In this project, the authors analyze the impact of common ownership on market entry. Specifically, they consider generic firms’ entry decisions into drug markets opened up by the end of regulatory protections. Pharmaceutical firms can be categorized as brand or generic firms. Brand firms undertake costly research and development to discover new medications and bring them to market. Generic firms, on the other hand, produce bioequivalent replications of brand drugs at a much lower cost, once the regulatory protections afforded to the brand product expire.

Maintaining monopolized markets is crucial for brand firms. With generic entry, revenues can decline by as much as 90%. Moreover, losses to the brand and gains to the generic are highly asymmetric; brand losses typically exceed what an entrant can expect to gain from entry. Thus, entry decisions may crucially depend on whether owners of generic firms also have an interest in brand firms.

Equipped with a rich database, consisting of 451 drug product markets and 58,737 drug product-brand-generic observations, the authors show that a higher level of common ownership between a brand firm and a potential generic entrant is robustly linked with a lower probability of generic entry. The effect is large: a one-standard-deviation increase in common ownership decreases the probability of entry by that generic firm by 9-13%. They also find that common ownership has an economically significant effect on total generic entry: a one-standard-deviation increase in overall common ownership at the market level decreases the total number of generics in that market by 11-13%.

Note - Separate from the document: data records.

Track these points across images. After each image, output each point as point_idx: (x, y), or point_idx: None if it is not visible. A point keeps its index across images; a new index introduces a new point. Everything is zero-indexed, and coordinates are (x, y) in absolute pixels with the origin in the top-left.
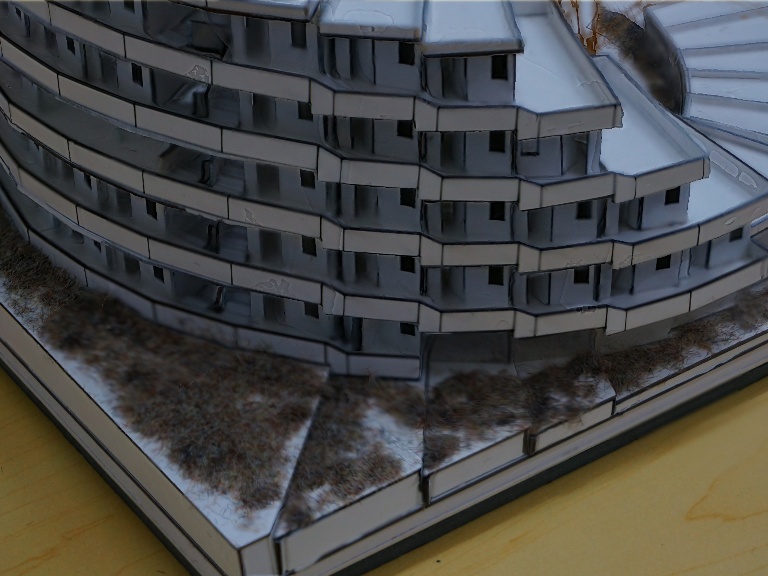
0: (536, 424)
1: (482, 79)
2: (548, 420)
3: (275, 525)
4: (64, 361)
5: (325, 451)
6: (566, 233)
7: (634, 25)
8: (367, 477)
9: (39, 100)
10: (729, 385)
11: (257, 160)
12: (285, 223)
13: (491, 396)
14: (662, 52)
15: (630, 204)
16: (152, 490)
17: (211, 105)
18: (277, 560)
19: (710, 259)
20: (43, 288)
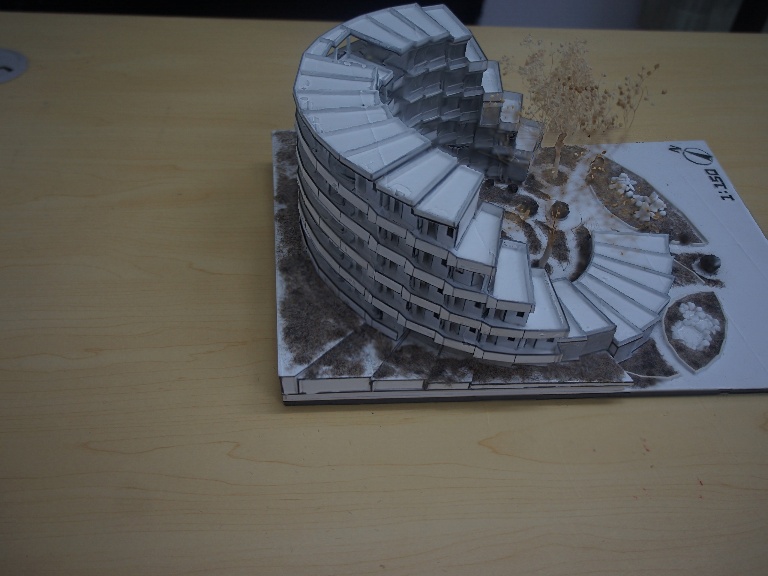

This research provides evidence that is consistent with the hypothesis that common shareholders indeed influence strategic decisions of companies. Given the importance of generic entry in terms of reducing drug prices and, subsequently, overall healthcare costs, common ownership in the pharmaceutical industry may have the potential to increase what consumers and healthcare providers pay.

The full research paper is available as DIW Discussion Paper 1738 “Common Ownership and Market Entry: Evidence from the Pharmaceutical Industry” as an open access pdf download.